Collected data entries
-- Opening Marker --
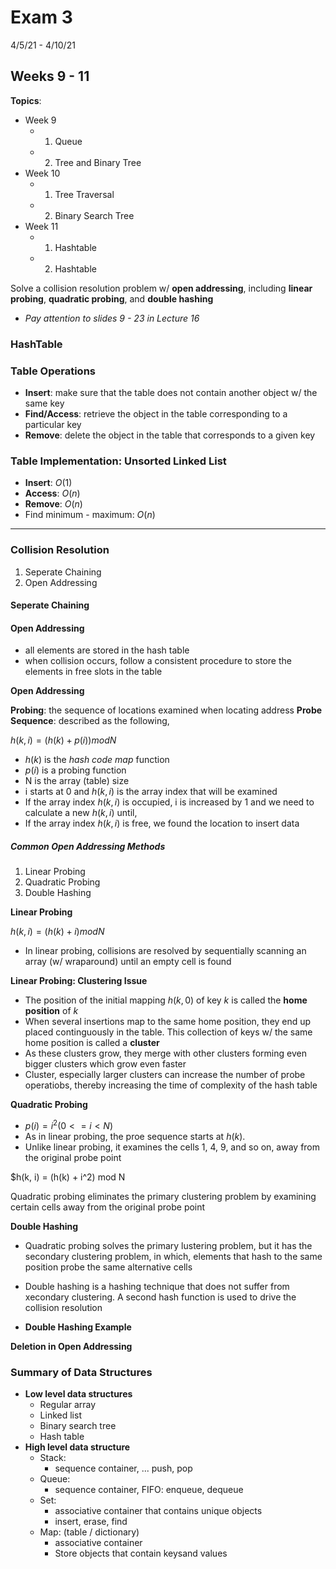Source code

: # Exam 3
4/5/21 - 4/10/21



## Weeks 9 - 11
**Topics**:
- Week 9
  - 1. Queue
  - 2. Tree and Binary Tree
- Week 10
  - 1. Tree Traversal
  - 2. Binary Search Tree
- Week 11
  - 1. Hashtable
  - 2. Hashtable

Solve a collision resolution problem w/ **open addressing**, including **linear probing**, **quadratic probing**, and **double hashing**

- *Pay attention to slides 9 - 23 in Lecture 16*


### **HashTable**


### Table Operations
- **Insert**: make sure that the table does not contain another object w/ the same key 
- **Find/Access**: retrieve the object in the table corresponding to a particular key
- **Remove**: delete the object in the table that corresponds to a given key


### Table Implementation: Unsorted Linked List
- **Insert**: $O(1)$
- **Access**: $O(n)$
- **Remove**: $O(n)$
- Find minimum - maximum: $O(n)$

---

### Collision Resolution

1. Seperate Chaining
2. Open Addressing

#### Seperate Chaining

#### Open Addressing

- all elements are stored in the hash table
- when collision occurs, follow a consistent procedure to store the elements in free slots in the table

**Open Addressing**

**Probing**: the sequence of locations examined when locating address
**Probe Sequence**: described as the following,

$h(k, i) = (h(k) + p(i)) mod N$

- $h(k)$ is the *hash code map* function
- $p(i)$ is a probing function
- N is the array (table) size
- i starts at 0 and $h(k, i)$ is the array index that will be examined
- If the array index $h(k, i)$ is occupied, i is increased by 1 and we need to calculate a new $h(k, i)$ until,
- If the array index $h(k, i)$ is free, we found the location to insert data

##### Common Open Addressing Methods

1. Linear Probing
2. Quadratic Probing
3. Double Hashing

**Linear Probing**

$h(k, i) = (h(k)+i) mod N$

- In linear probing, collisions are resolved by sequentially scanning an array (w/ wraparound) until an empty cell is found

**Linear Probing: Clustering Issue**
- The position of the initial mapping $h(k, 0)$ of key *k* is called the **home position** of *k*
- When several insertions map to the same home position, they end up placed continguously in the table. This collection of keys w/ the same home position is called a **cluster**
- As these clusters grow, they merge with other clusters forming even bigger clusters which grow even faster
- Cluster, especially larger clusters can increase the number of probe operatiobs, thereby increasing the time of complexity of the hash table

**Quadratic Probing**

- $p(i) = i^2 (0<=i<N)$
- As in linear probing, the proe sequence starts at $h(k)$.
- Unlike linear probing, it examines the cells 1, 4, 9, and so on, away from the original probe point

$h(k, i) = (h(k) + i^2) mod N

Quadratic probing eliminates the primary clustering problem by examining certain cells away from the original probe point

**Double Hashing**
- Quadratic probing solves the primary lustering problem, but it has the secondary clustering problem, in which, elements that hash to the same position probe the same alternative cells
- Double hashing is a hashing technique that does not suffer from xecondary clustering. A second hash function is used to drive the collision resolution

- **Double Hashing Example**


**Deletion in Open Addressing**


### Summary of Data Structures
- **Low level data structures**
  - Regular array
  - Linked list
  - Binary search tree
  - Hash table
- **High level data structure**
  - Stack:
    - sequence container, ... push, pop
  - Queue:
    - sequence container, FIFO: enqueue, dequeue
  - Set:
    - associative  container that contains unique objects
    - insert, erase, find
  - Map: (table / dictionary)
    - associative container
    - Store objects that contain keysand values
-- Closing Marker --
## EXERCISE REQUIREMENTS
With the images removed, give back every entry exactly as shown.

## RESPONSE
Source code

: # Exam 3
4/5/21 - 4/10/21



## Weeks 9 - 11
**Topics**:
- Week 9
  - 1. Queue
  - 2. Tree and Binary Tree
- Week 10
  - 1. Tree Traversal
  - 2. Binary Search Tree
- Week 11
  - 1. Hashtable
  - 2. Hashtable

Solve a collision resolution problem w/ **open addressing**, including **linear probing**, **quadratic probing**, and **double hashing**

- *Pay attention to slides 9 - 23 in Lecture 16*


### **HashTable**


### Table Operations
- **Insert**: make sure that the table does not contain another object w/ the same key 
- **Find/Access**: retrieve the object in the table corresponding to a particular key
- **Remove**: delete the object in the table that corresponds to a given key


### Table Implementation: Unsorted Linked List
- **Insert**: $O(1)$
- **Access**: $O(n)$
- **Remove**: $O(n)$
- Find minimum - maximum: $O(n)$

---

### Collision Resolution

1. Seperate Chaining
2. Open Addressing

#### Seperate Chaining

#### Open Addressing

- all elements are stored in the hash table
- when collision occurs, follow a consistent procedure to store the elements in free slots in the table

**Open Addressing**

**Probing**: the sequence of locations examined when locating address
**Probe Sequence**: described as the following,

$h(k, i) = (h(k) + p(i)) mod N$

- $h(k)$ is the *hash code map* function
- $p(i)$ is a probing function
- N is the array (table) size
- i starts at 0 and $h(k, i)$ is the array index that will be examined
- If the array index $h(k, i)$ is occupied, i is increased by 1 and we need to calculate a new $h(k, i)$ until,
- If the array index $h(k, i)$ is free, we found the location to insert data

##### Common Open Addressing Methods

1. Linear Probing
2. Quadratic Probing
3. Double Hashing

**Linear Probing**

$h(k, i) = (h(k)+i) mod N$

- In linear probing, collisions are resolved by sequentially scanning an array (w/ wraparound) until an empty cell is found

**Linear Probing: Clustering Issue**
- The position of the initial mapping $h(k, 0)$ of key *k* is called the **home position** of *k*
- When several insertions map to the same home position, they end up placed continguously in the table. This collection of keys w/ the same home position is called a **cluster**
- As these clusters grow, they merge with other clusters forming even bigger clusters which grow even faster
- Cluster, especially larger clusters can increase the number of probe operatiobs, thereby increasing the time of complexity of the hash table

**Quadratic Probing**

- $p(i) = i^2 (0<=i<N)$
- As in linear probing, the proe sequence starts at $h(k)$.
- Unlike linear probing, it examines the cells 1, 4, 9, and so on, away from the original probe point

$h(k, i) = (h(k) + i^2) mod N

Quadratic probing eliminates the primary clustering problem by examining certain cells away from the original probe point

**Double Hashing**
- Quadratic probing solves the primary lustering problem, but it has the secondary clustering problem, in which, elements that hash to the same position probe the same alternative cells
- Double hashing is a hashing technique that does not suffer from xecondary clustering. A second hash function is used to drive the collision resolution

- **Double Hashing Example**


**Deletion in Open Addressing**


### Summary of Data Structures
- **Low level data structures**
  - Regular array
  - Linked list
  - Binary search tree
  - Hash table
- **High level data structure**
  - Stack:
    - sequence container, ... push, pop
  - Queue:
    - sequence container, FIFO: enqueue, dequeue
  - Set:
    - associative  container that contains unique objects
    - insert, erase, find
  - Map: (table / dictionary)
    - associative container
    - Store objects that contain keysand values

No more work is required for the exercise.